Pictures excluded, reproduce exactly the lines below from the one with "ไม่ต้องไปถึงขั้วโลก อยู่กรุง" through the one with "νει την πλατφόρμα Android στο αυτοκίνητο", both included.
─── SUPPLIED RECORDS ───
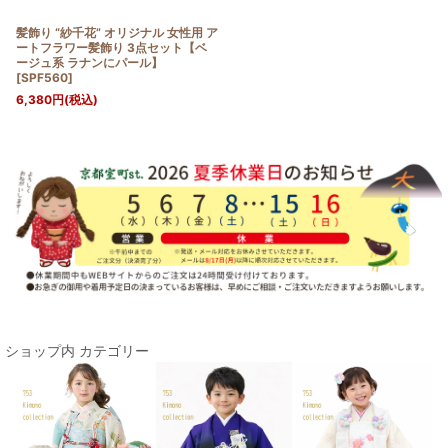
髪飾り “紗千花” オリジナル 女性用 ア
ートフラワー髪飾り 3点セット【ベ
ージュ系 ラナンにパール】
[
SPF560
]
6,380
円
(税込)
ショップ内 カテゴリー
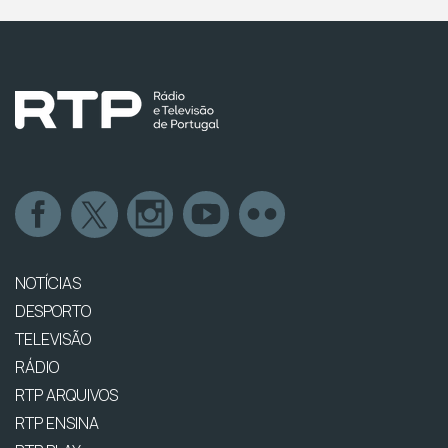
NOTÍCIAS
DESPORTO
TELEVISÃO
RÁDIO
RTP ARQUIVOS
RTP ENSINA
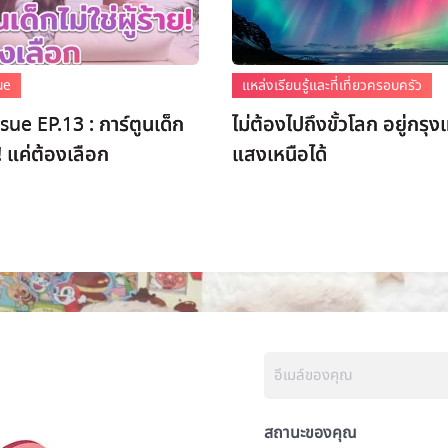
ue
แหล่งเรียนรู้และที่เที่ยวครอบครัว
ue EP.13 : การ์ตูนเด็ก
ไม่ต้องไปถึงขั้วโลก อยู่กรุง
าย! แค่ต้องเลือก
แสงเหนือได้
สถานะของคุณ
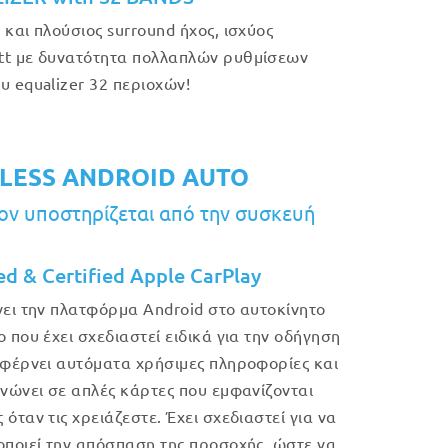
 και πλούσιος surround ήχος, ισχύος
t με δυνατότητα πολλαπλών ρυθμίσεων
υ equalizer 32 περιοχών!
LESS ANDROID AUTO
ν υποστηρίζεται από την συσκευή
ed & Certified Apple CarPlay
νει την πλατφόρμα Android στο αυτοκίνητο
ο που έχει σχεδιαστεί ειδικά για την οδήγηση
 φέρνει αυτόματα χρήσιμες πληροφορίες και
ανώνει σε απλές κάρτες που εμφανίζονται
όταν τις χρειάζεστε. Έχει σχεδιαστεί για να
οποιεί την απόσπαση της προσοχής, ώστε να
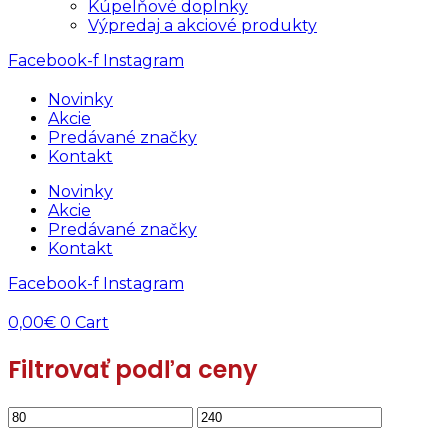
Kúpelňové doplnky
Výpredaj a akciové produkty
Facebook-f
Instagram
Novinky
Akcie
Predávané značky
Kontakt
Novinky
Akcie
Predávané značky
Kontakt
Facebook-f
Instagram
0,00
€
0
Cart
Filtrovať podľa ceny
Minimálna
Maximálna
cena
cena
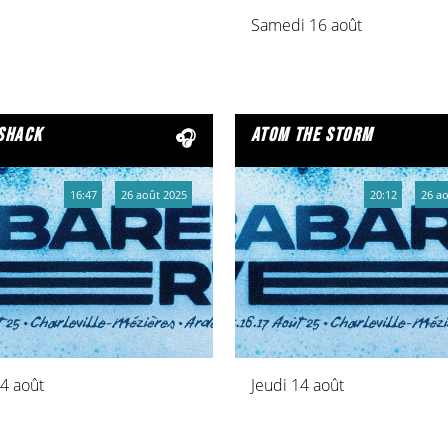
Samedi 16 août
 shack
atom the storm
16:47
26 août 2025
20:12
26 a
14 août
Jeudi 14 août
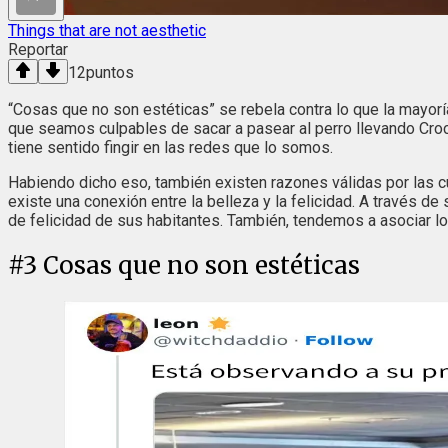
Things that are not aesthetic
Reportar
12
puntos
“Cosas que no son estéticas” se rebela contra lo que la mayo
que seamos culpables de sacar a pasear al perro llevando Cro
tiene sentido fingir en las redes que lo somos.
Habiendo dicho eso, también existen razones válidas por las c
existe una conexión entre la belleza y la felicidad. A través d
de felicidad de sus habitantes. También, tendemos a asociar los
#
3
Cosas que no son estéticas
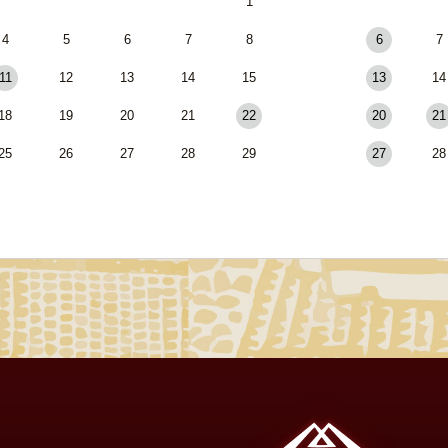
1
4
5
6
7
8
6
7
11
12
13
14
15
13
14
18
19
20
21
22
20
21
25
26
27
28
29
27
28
───
─── SUPPLIED RECORDS ───
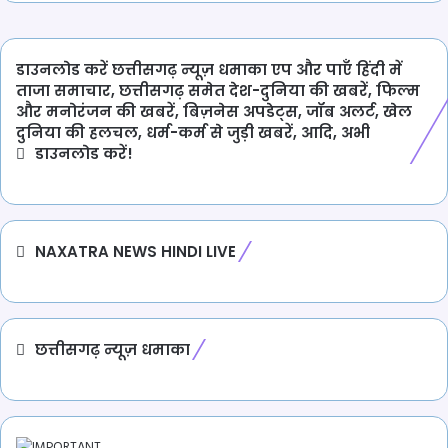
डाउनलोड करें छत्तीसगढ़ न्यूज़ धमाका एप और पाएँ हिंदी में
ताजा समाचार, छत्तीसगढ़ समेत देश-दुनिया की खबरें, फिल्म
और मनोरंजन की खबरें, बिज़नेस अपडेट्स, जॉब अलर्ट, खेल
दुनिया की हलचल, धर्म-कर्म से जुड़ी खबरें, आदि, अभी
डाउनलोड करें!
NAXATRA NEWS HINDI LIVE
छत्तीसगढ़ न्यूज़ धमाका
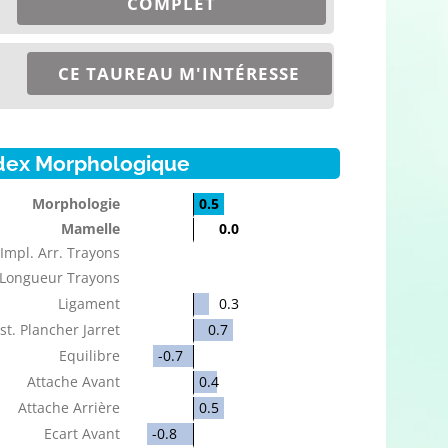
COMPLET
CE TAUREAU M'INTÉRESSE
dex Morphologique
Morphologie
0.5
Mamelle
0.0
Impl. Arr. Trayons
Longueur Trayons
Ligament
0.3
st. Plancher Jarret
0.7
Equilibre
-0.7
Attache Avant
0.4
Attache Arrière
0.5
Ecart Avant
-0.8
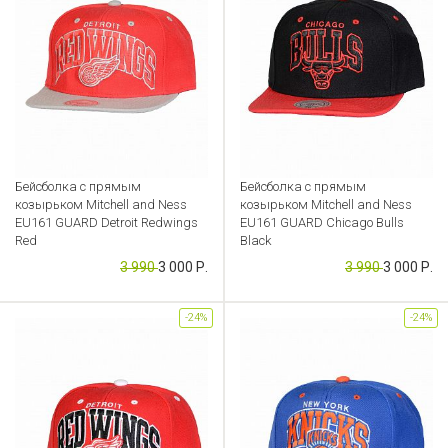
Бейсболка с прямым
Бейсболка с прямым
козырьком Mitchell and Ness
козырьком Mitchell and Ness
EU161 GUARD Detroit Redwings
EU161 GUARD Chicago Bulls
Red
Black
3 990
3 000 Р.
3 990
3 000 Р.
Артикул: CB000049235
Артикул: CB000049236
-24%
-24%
───
* [TASK RESULT]:
ไม่ต้องไปถึงขั้วโลก อยู่กรุง
าย! แค่ต้องเลือก
แสงเหนือได้
สถานะของคุณ
 και πλούσιος surround ήχος, ισχύος
t με δυνατότητα πολλαπλών ρυθμίσεων
υ equalizer 32 περιοχών!
LESS ANDROID AUTO
ν υποστηρίζεται από την συσκευή
ed & Certified Apple CarPlay
νει την πλατφόρμα Android στο αυτοκίνητο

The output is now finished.